Another firm that saw its rating rise in this category was London, Ont.-based Freedom 55 Financial – to 8.2 this year from 7.8 in 2013.

“The way [the firm] is going is how I’m going,” says a Freedom 55 advisor in Ontario. “It’s a very flexible company and it’s adapting to the times.”

The firm had a busy year implementing technology initiatives to make its processes more web-enabled and tablet-friendly.

Clear, consistent communication about these changes, says Mike Cunneen, senior vice president of Freedom 55’s wealth and estate planning group, helped advisors understand where their firm was going: “These messages have been rolled out and communicated through our field-management teams, as well as promoted at our development meetings and through our communications on a regular basis.”

According to Freedom 55 advisors, that open communication about their firm’s ongoing initiatives went a long way toward build trust between management and advisors.

“Every time I sit down with [senior managers],” says a Freedom 55 advisor in Alberta, “they really project confidence and they’ve really taken the time to strengthen the brand and client relationships. They predict hurdles.
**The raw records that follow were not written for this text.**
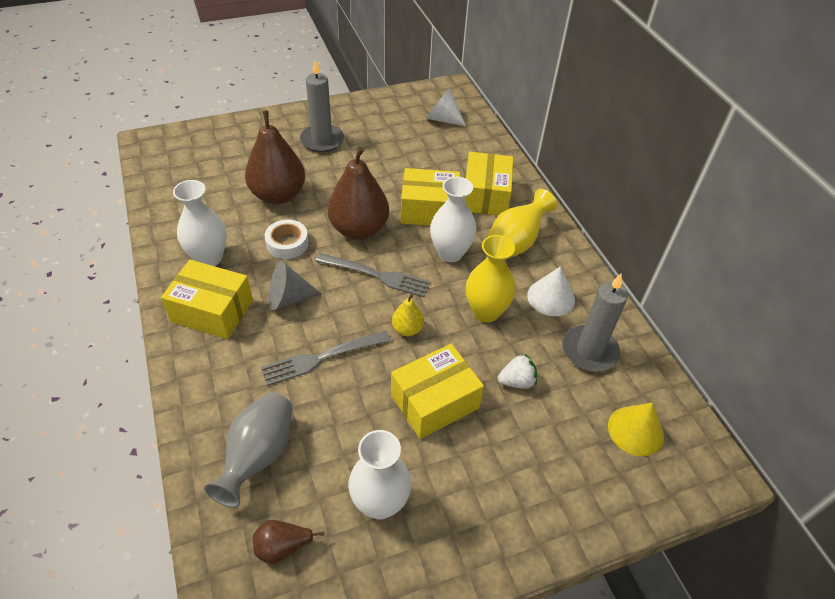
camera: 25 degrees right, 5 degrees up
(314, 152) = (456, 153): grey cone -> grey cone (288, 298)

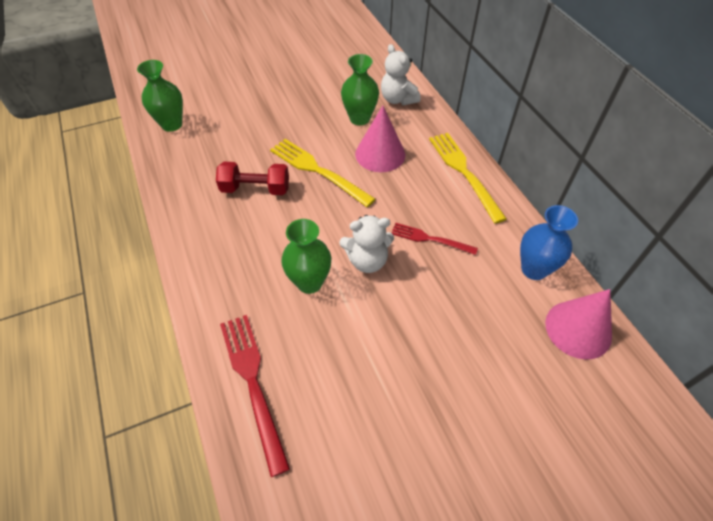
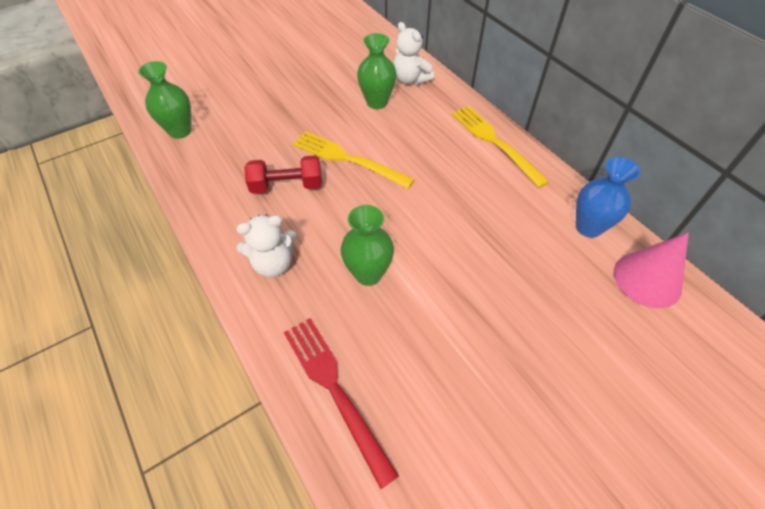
camera: 10 degrees left, 0 degrees up
(367, 260) = (422, 242): white teddy bear -> white teddy bear (273, 263)
(380, 154) = (407, 135): pink cone -> none
(429, 239) = (478, 212): red fork -> none

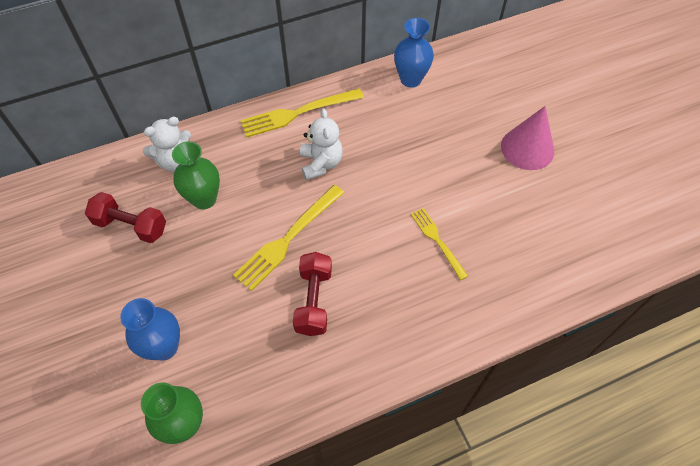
camera: 80 degrees left, 5 degrees up
(241, 108) = (164, 347): none -> blue vase
(273, 263) = (415, 318): white teddy bear -> white teddy bear (321, 163)
(334, 388) = (542, 279): red fork -> none
(343, 71) = (131, 226): none -> red dumbbell
(368, 274) = (437, 240): green vase -> yellow fork
(647, 279) = (463, 63): pink cone -> pink cone (527, 148)

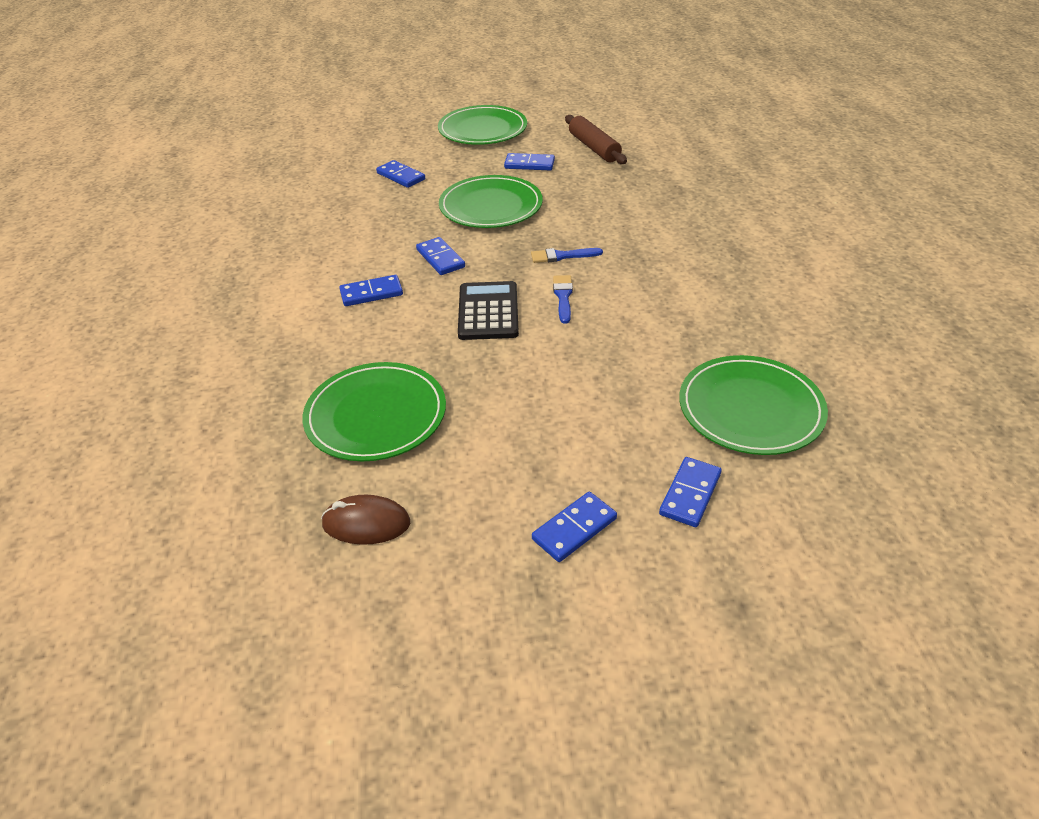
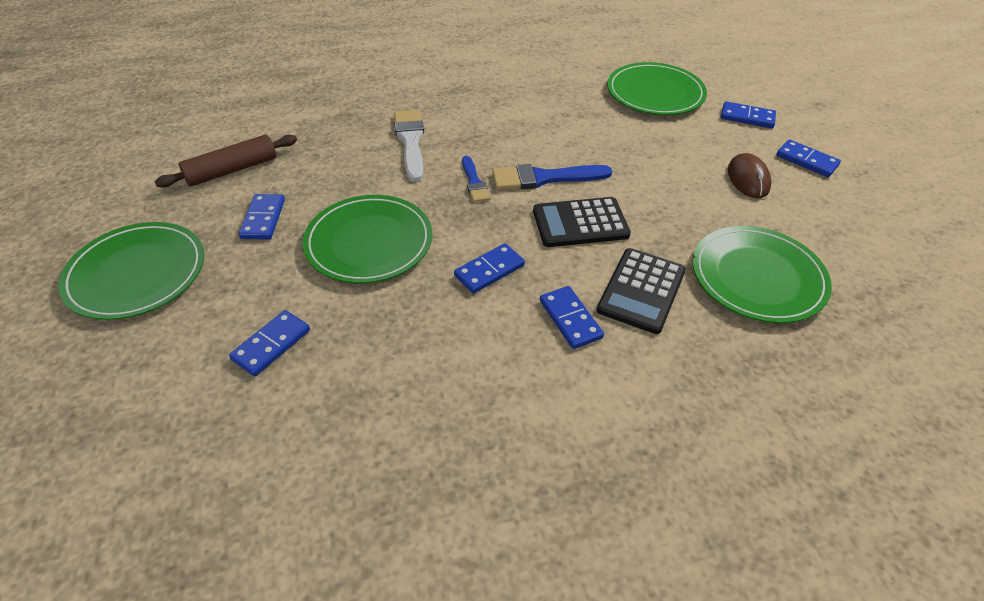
camera: 100 degrees left, 5 degrees up
(366, 523) = (873, 260): brown mouse -> brown mouse (748, 179)
(387, 335) = (641, 290): none -> black calculator
(563, 297) = (544, 178): blue brush -> blue brush, size x1.66
(632, 223) = (410, 141): none -> white brush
I’m confident they’re here for me.”

In contrast, advisors with Mississauga, Ont.-based RBC Life Insurance Co., were less confident in the strategy of their firm, which received the lowest rating in the strategic focus category (7.7) for the second year in a row.

“I’ve never seen a company that’s run so poorly and haphazardly in all my life,” says an RBC Life advisor in Atlantic Canada.

“Strategy is different than just having a brand,” adds an RBC Life advisor in British Columbia. “There are so many subsidiaries of Royal Bank of Canada and we all work individually – but aren’t we all in the same house?”

Advertising campaigns shine a light on firms’ strategies

Insurance advisors who ply their trade with the dedicated sales agencies have a window, for good or bad, into their companies’ strategies through their firm’s advertising campaigns.

“Our commercials are everywhere,” enthuses an advisor on the Prairies with Waterloo, Ont.-based Sun Life Financial (Canada) Inc. “Brand awareness is really high.”

Similarly, advisors with Mississauga, Ont.-based RBC Life Insurance Co. cited their firm’s brand recognition as the most positive aspect of working at their firm.

“It’s a much easier when you call a prospective client and say you’re with RBC,” says an RBC Life advisor in Ontario. “They trust [the brand].”

Nevertheless, tying strategic focus to advertising campaigns can create obstacles for advisors – even if it’s something as simple as the telephone number being displayed in the advertisements.

“Any advertising [the firm] does goes to the call centre,” says an RBC Life advisor in Atlantic Canada. “We don’t see any benefit off of that.”

Adds a colleague in Ontario: “We just end up picking up the scraps.”

And branding that once seemed a natural fit can sometimes prove outdated – something advisors with London, Ont.-based Freedom 55 Financial are experiencing at a time when many people expect to be working well past the traditional retirement age.

“It’s kind of a joke,” says a Freedom 55 advisor in Atlantic Canada, “when I put the card on the table and it says, ‘Freedom 55’; it’s more like Freedom 85. In hindsight, the branding wasn’t well thought out.”